Minggu, 10 Oktober 2021

Mawar Risti

 Risti baru saja pulang dari les sore di sekolahnya Mawar Risti
Cernak: Andi D Handoko
Risti gres saja pulang dari les sore di sekolahnya. Setiba di beranda rumah, Risti murka-marah. Pot bunga mawarnya pecah, tanahnya berhamburan ke mana-mana. Bunga mawar di hadapannya mulai layu. Ia nyaris menangis.
Risti mengundang ibu yang sedang berada di dapur dengan teriakan keras.
“Ibu...! Ibu...!”
“Ada apa Risti, kok manggil Ibu dengan teriak-teriak?” Ibunya tiba dengan buru-buru.
“Ini Bu...!”
“Lho...kok mampu hingga pecah begitu?”
“Mana Risti tahu, Ibu yang seharusnya tahu kenapa pot ini mampu pecah.”
“Ibu dari tadi sibuk di dapur, menyelesaikan pesanan katering.”
“Uuuhhh...” keluh Risti memberikan kekesalannya.
“Risti, sebentar ya, Ibu ke dapur dahulu, takut tempe gorengnya gosong.”
Risti merapikan pot bunganya yang berhamburan di lantai. Dito datang. Sepertinya dia habis bermain bola. Ia pun menerima pertanyaan dari kakaknya.
“Dit, kamu tahu kenapa pot bunga ini pecah?”
“Tiii..ti..tidak tahu Kak, Dito kan baru saja bermain bola,” jawab Dito agak nervous.
“Beneran?”
“Benar,” jawab Dito sambil masuk ke dalam rumah.

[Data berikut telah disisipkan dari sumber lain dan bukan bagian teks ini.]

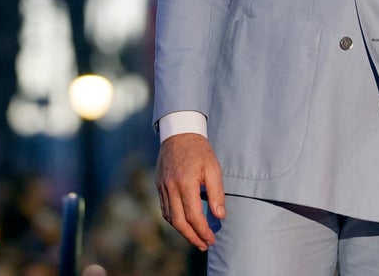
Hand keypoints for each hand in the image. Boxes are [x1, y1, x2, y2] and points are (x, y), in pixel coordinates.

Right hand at [155, 133, 225, 249]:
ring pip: (170, 217)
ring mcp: (163, 187)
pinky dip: (174, 220)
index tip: (212, 239)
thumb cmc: (199, 151)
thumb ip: (216, 193)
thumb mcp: (213, 168)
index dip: (203, 231)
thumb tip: (219, 216)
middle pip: (179, 222)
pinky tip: (184, 224)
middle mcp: (171, 187)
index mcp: (185, 183)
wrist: (179, 133)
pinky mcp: (159, 185)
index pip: (193, 215)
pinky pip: (165, 209)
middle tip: (204, 245)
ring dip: (183, 231)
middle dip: (192, 237)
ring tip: (196, 238)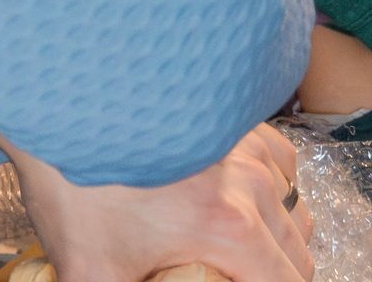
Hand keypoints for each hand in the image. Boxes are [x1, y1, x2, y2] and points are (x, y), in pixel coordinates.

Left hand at [0, 122, 312, 281]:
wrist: (73, 106)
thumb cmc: (82, 188)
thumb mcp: (93, 271)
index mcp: (230, 230)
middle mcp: (253, 187)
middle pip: (298, 254)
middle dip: (274, 276)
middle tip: (234, 279)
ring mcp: (250, 151)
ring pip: (295, 212)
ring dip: (279, 241)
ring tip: (240, 257)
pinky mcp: (239, 126)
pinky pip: (284, 167)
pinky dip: (277, 193)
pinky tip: (245, 204)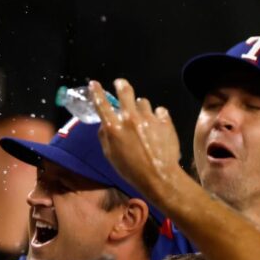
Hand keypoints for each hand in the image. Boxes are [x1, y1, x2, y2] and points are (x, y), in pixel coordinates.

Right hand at [90, 78, 183, 198]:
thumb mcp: (110, 156)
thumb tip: (104, 124)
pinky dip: (157, 116)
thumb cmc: (130, 170)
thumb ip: (105, 137)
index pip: (102, 104)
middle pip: (126, 92)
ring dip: (141, 107)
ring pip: (143, 102)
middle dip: (121, 85)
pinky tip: (156, 126)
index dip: (96, 92)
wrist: (158, 176)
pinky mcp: (165, 121)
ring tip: (143, 118)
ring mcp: (149, 118)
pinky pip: (159, 111)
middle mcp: (130, 119)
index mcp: (114, 128)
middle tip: (120, 83)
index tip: (94, 83)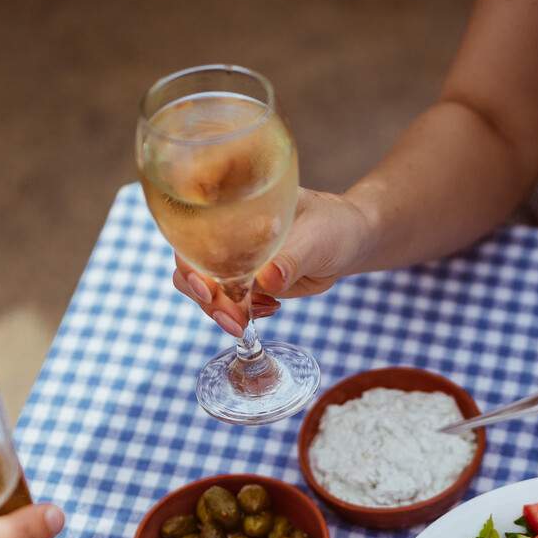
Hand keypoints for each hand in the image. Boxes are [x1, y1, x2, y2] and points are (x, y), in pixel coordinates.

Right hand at [172, 188, 373, 334]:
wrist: (348, 241)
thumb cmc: (331, 225)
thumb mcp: (316, 238)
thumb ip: (291, 259)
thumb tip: (268, 280)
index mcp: (232, 213)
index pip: (191, 238)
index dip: (189, 265)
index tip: (206, 289)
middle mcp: (226, 237)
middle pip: (189, 271)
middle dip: (206, 301)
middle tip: (235, 321)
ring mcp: (234, 263)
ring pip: (206, 293)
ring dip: (223, 314)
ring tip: (248, 324)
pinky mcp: (247, 285)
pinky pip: (230, 305)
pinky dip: (242, 315)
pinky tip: (272, 309)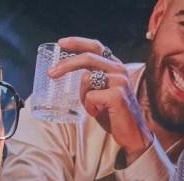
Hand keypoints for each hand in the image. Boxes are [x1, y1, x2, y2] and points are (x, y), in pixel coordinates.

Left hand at [48, 37, 152, 163]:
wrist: (131, 134)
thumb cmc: (113, 115)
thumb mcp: (100, 94)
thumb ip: (91, 82)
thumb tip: (69, 75)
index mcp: (114, 67)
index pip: (95, 47)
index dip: (77, 43)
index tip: (61, 43)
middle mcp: (119, 70)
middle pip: (88, 57)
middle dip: (66, 64)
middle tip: (51, 73)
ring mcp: (119, 81)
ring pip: (86, 79)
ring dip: (83, 96)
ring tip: (93, 108)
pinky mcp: (117, 95)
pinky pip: (90, 96)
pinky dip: (89, 107)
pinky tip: (97, 113)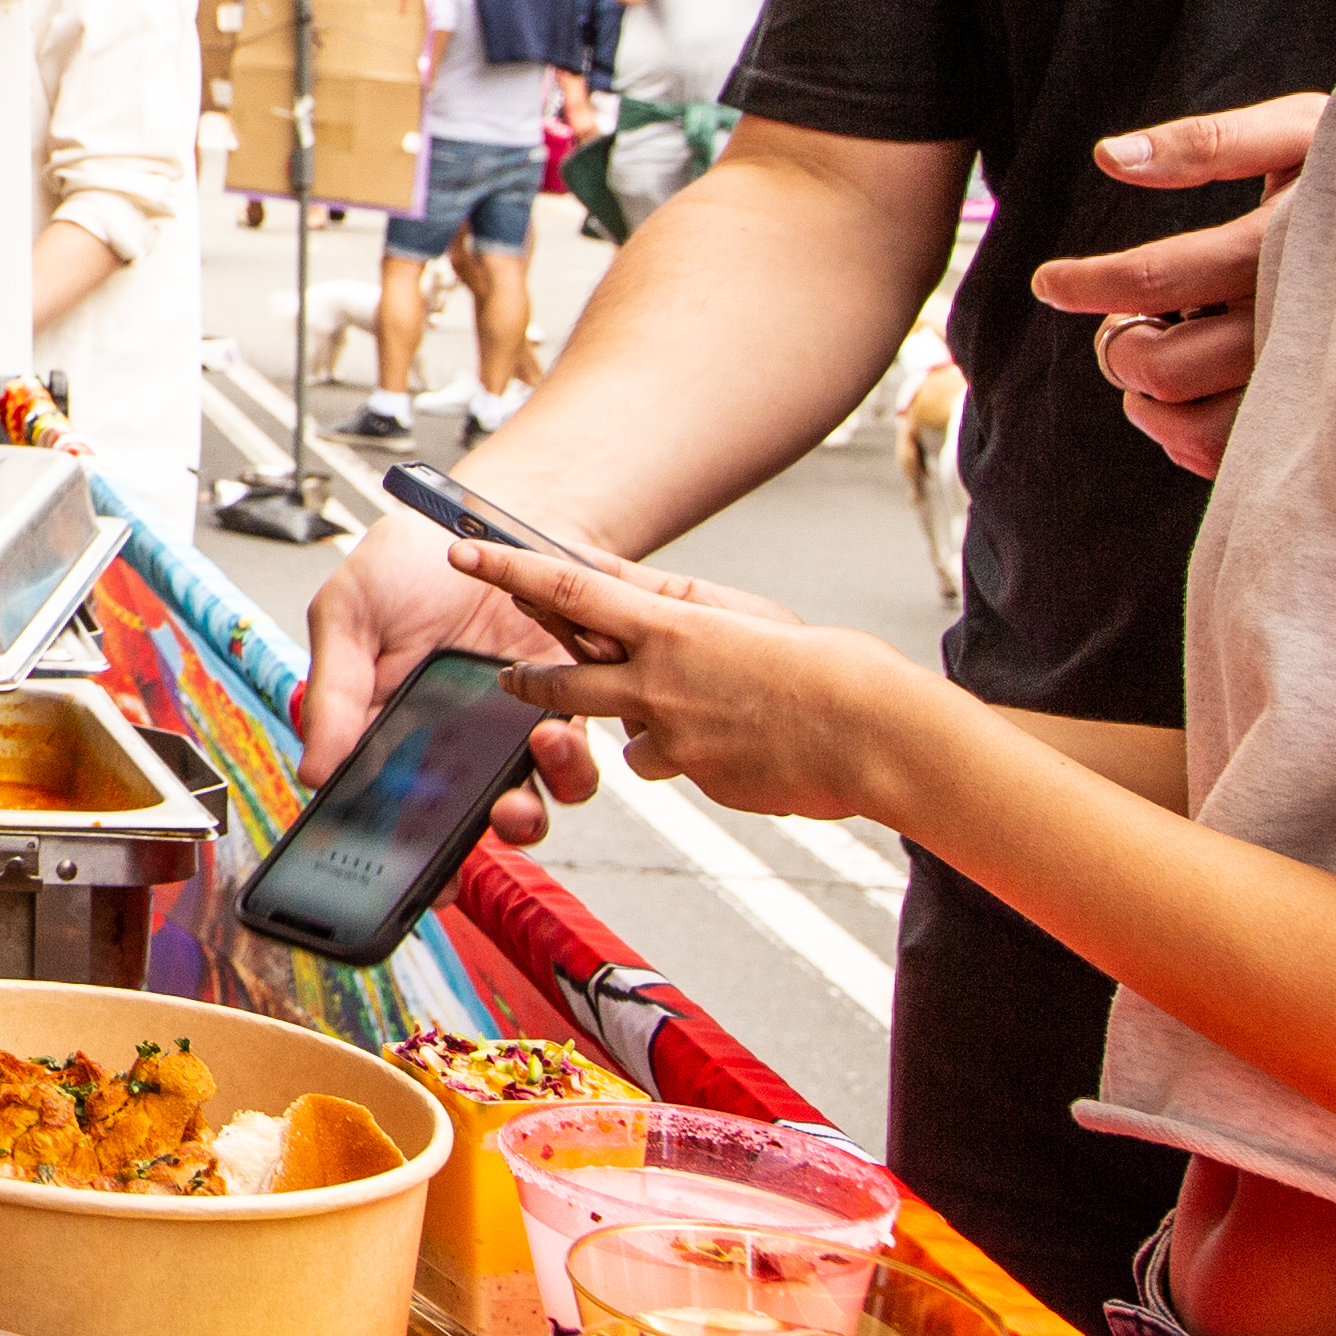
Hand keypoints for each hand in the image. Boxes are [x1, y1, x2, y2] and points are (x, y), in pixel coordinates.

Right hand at [299, 500, 605, 843]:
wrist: (491, 517)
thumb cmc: (412, 560)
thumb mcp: (349, 611)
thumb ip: (331, 690)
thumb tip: (312, 771)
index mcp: (384, 723)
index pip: (380, 801)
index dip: (388, 843)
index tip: (390, 865)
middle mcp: (447, 741)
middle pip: (459, 817)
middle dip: (466, 843)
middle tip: (473, 829)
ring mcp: (507, 731)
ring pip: (527, 798)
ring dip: (531, 802)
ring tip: (533, 753)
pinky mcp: (564, 710)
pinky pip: (575, 759)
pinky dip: (572, 758)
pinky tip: (558, 725)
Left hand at [459, 541, 934, 822]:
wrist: (874, 735)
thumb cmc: (816, 664)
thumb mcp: (736, 612)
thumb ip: (667, 599)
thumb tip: (609, 579)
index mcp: (666, 628)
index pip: (566, 590)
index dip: (509, 570)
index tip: (461, 553)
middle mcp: (654, 684)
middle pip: (562, 683)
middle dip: (530, 683)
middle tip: (508, 678)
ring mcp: (673, 738)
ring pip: (624, 736)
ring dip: (643, 725)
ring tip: (708, 712)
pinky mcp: (698, 781)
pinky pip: (677, 766)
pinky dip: (696, 755)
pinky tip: (746, 745)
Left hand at [1026, 92, 1329, 476]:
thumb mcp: (1300, 132)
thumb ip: (1209, 142)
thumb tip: (1111, 157)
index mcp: (1283, 248)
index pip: (1156, 280)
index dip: (1089, 283)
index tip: (1050, 282)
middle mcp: (1299, 321)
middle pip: (1165, 364)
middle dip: (1121, 344)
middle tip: (1124, 325)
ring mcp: (1314, 380)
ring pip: (1196, 427)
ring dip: (1149, 401)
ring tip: (1152, 363)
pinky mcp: (1324, 422)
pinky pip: (1235, 459)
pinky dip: (1189, 439)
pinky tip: (1188, 401)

Risti sungguh menyayangi bunga mawarnya. Padahal baru tiga hari yang kemudian dia mempunyai bunga mawar itu. Pot sekaligus bunga mawar itu merupakan hadiah ulang tahun dari sahabat-teman sekolahnya. Ia masih ingat, di hari ulang tahunnya yang ke-10 itu, teman-temannya berkata biar memelihara bunga itu dengan baik. Melihat pot dan bunga mawarnya acak-acakan, Risti menjadi sedih.
Sementara itu, di balik jendela Dito mengamati kakaknya di luar. Risti mencoba mengganti pot yang pecah dengan kaleng bekas. Di tanamnya kembali bunga mawar itu biar tidak kian layu dan mati. Tiba-tiba Dito ikut merasa duka. Sebenarnya beliau tahu kenapa pot bunga itu terjatuh dan pecah. Tapi beliau takut berkata yang bantu-membantu pada kakaknya.

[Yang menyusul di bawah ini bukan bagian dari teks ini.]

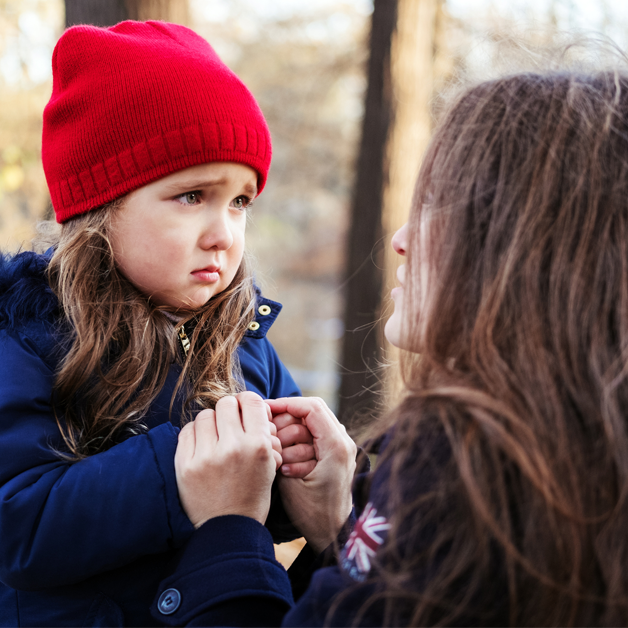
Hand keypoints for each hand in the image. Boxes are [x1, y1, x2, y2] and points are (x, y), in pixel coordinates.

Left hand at [175, 391, 281, 527]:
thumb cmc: (252, 494)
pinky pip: (187, 431)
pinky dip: (194, 434)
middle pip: (226, 403)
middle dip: (229, 411)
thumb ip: (263, 433)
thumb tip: (250, 405)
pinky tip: (201, 446)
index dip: (247, 402)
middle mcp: (233, 447)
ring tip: (214, 438)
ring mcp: (206, 456)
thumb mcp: (269, 463)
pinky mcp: (185, 465)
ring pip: (205, 415)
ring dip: (211, 422)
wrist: (228, 529)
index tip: (244, 410)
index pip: (251, 401)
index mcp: (258, 446)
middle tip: (229, 424)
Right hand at [267, 397, 356, 552]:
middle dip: (286, 420)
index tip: (264, 410)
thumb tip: (267, 428)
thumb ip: (281, 451)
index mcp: (336, 445)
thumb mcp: (289, 482)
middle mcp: (343, 441)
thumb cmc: (312, 513)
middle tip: (268, 435)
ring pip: (311, 423)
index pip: (310, 407)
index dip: (285, 404)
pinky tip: (285, 458)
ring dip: (291, 433)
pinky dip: (298, 442)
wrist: (333, 535)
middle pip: (311, 411)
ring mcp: (341, 446)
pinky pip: (315, 436)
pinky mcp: (336, 453)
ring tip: (278, 453)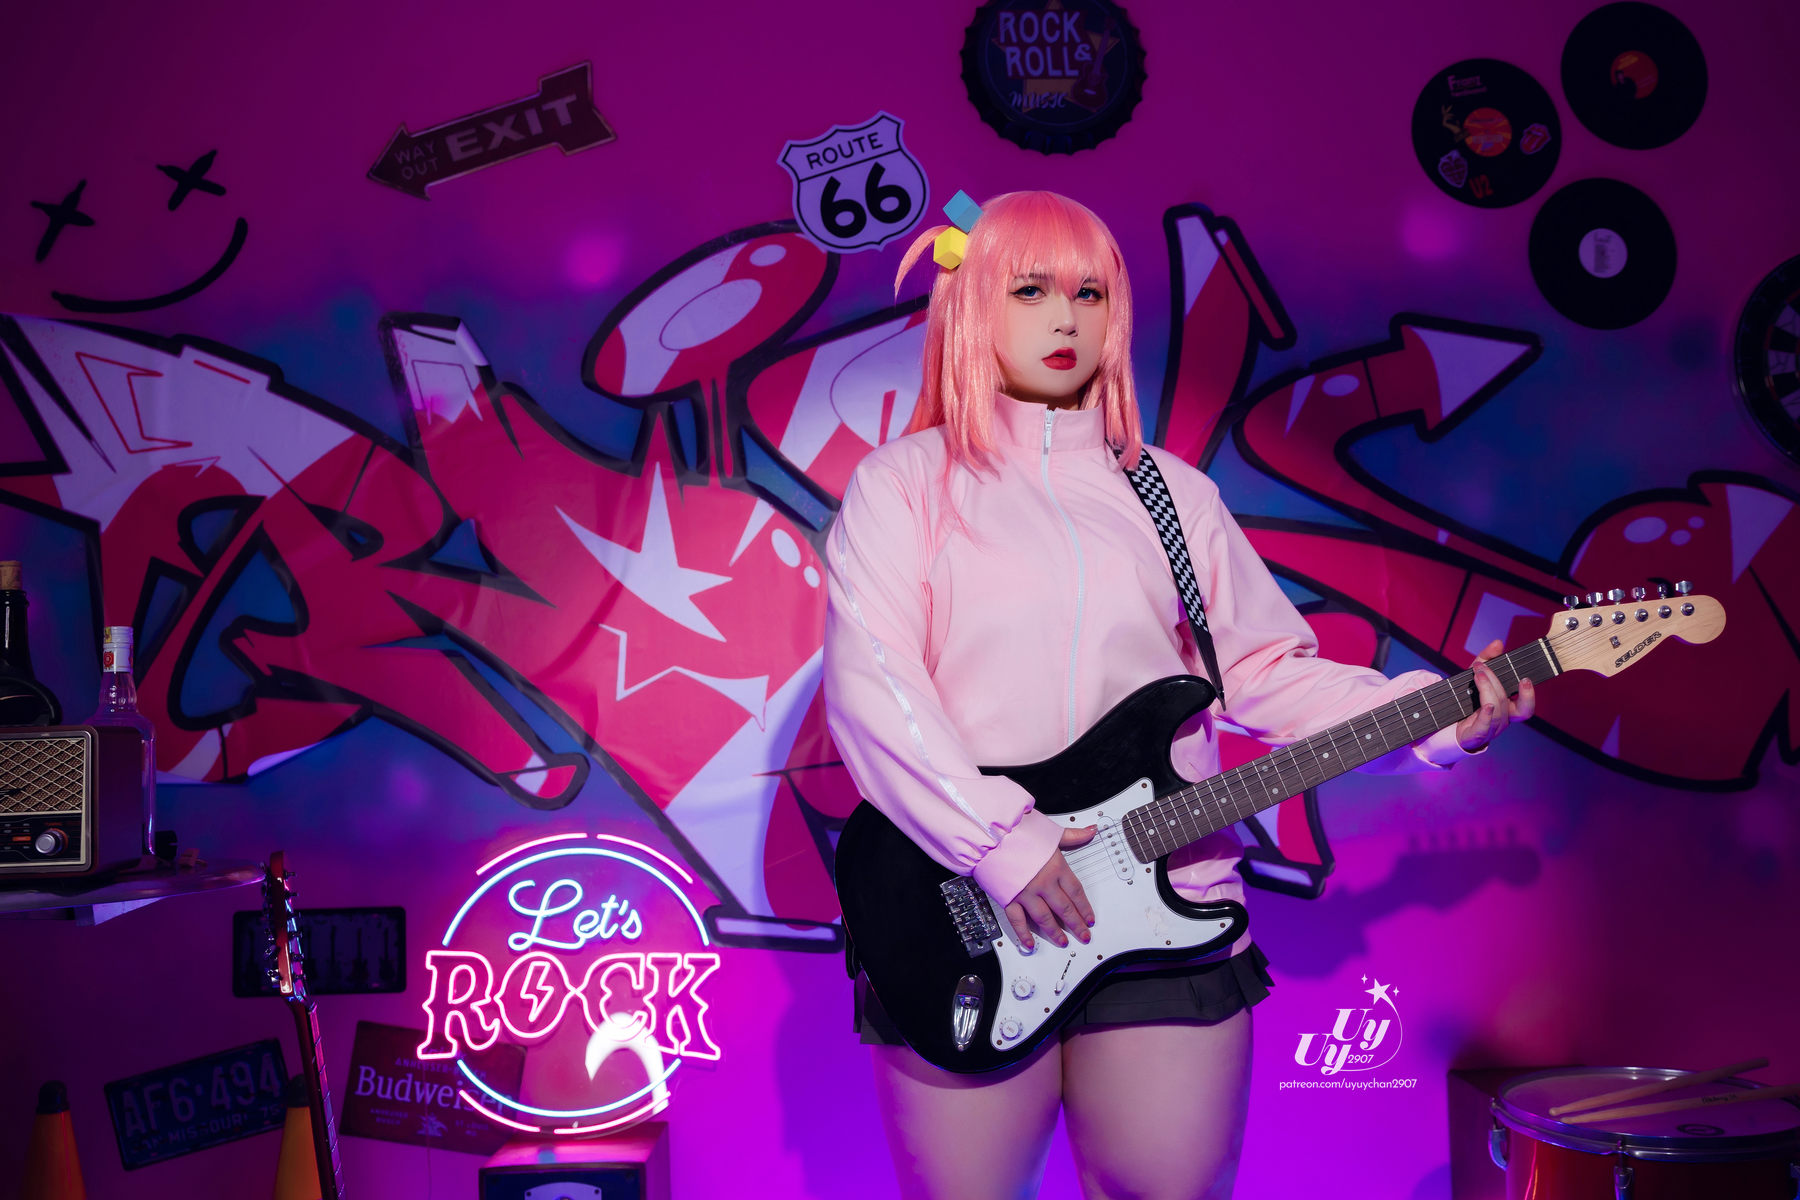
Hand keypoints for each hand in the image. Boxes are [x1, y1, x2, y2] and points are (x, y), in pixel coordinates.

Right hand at [1002, 826, 1096, 950]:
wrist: (991, 835)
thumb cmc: (1018, 832)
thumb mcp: (1050, 831)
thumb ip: (1072, 835)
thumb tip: (1091, 831)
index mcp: (1056, 867)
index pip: (1076, 892)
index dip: (1084, 908)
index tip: (1089, 919)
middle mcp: (1043, 883)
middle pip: (1064, 908)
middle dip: (1076, 924)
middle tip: (1083, 935)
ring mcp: (1026, 893)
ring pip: (1045, 918)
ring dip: (1055, 932)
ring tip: (1063, 941)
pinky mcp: (1009, 898)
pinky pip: (1018, 921)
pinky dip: (1024, 934)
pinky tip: (1030, 943)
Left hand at [1455, 639, 1535, 751]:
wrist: (1446, 722)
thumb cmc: (1468, 699)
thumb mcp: (1476, 676)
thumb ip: (1487, 659)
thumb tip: (1498, 643)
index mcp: (1507, 709)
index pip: (1525, 707)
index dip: (1528, 695)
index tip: (1524, 679)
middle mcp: (1502, 720)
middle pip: (1508, 704)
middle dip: (1496, 683)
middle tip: (1483, 668)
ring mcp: (1490, 729)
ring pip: (1497, 711)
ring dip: (1487, 690)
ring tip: (1477, 674)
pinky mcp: (1475, 735)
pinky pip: (1485, 727)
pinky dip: (1487, 716)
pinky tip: (1486, 705)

Esok harinya, Dito tidak masuk sekolah karena sakit. Dokter telah memeriksanya. Kata dokter Dito sakit demam. Badannya sangat panas. Ia perlu banyak istirahat. Ia mesti teratur minum obat. Padahal Dito paling tidak senang minum obat. Rasanya pahit. Namun Dito mesti minum obat.
Sepulang sekolah, Risti disuruh ibu untuk mempertahankan adiknya. Ia disuruh untuk menyuapi adiknya. Tapi sebelum itu, beliau ganti baju dan meluangkan untuk menyiram bunga mawarnya.
Risti menyuapi adiknya dengan tabah. Badan Dito masih agak panas.
“Bagaimana bunga mawarmu Kak?”
“Sudah mulai segar lagi Dit, untuk saja kemarin Kakak cepat menanamnya kembali dalam kaleng bekas.”
“Maafin Dito ya Kak!”
“Lho kok datang-tiba Dito minta maaf, emangnya ada apa?”
“Sebenarnya Dito yang menjatuhkan pot bunga Kak Risty. Kemarin waktu Dito sendirian bermain bola di halaman, tak sengaja bola Dito menyenggol pot itu.”
Sejenak Risti diam dengan pengukuhan Dito. Kemudian tersenyum kembali.
“Kenapa kemarin membiarkan pot itu dan tidak berterus terperinci terhadap Kakak?”
“Dito takut untuk berterus terperinci.”
“Ya telah, nggak apa-apa, Dito sudah minta maaf dan berkata jujur. Besok-besok dilarang bohong. Memendam kebohongan malah jadi sakit begini.”
“Kak Risti tidak murka?”
“Buat apa Kak Risty marah. Kak Risty sayang Dito. Sekarang yang lebih penting adalah kesembuhan Dito.”
“Terima kasih Kak.”
Mereka berpelukan

Dimuat di Solopos, Minggu 1 November 2009.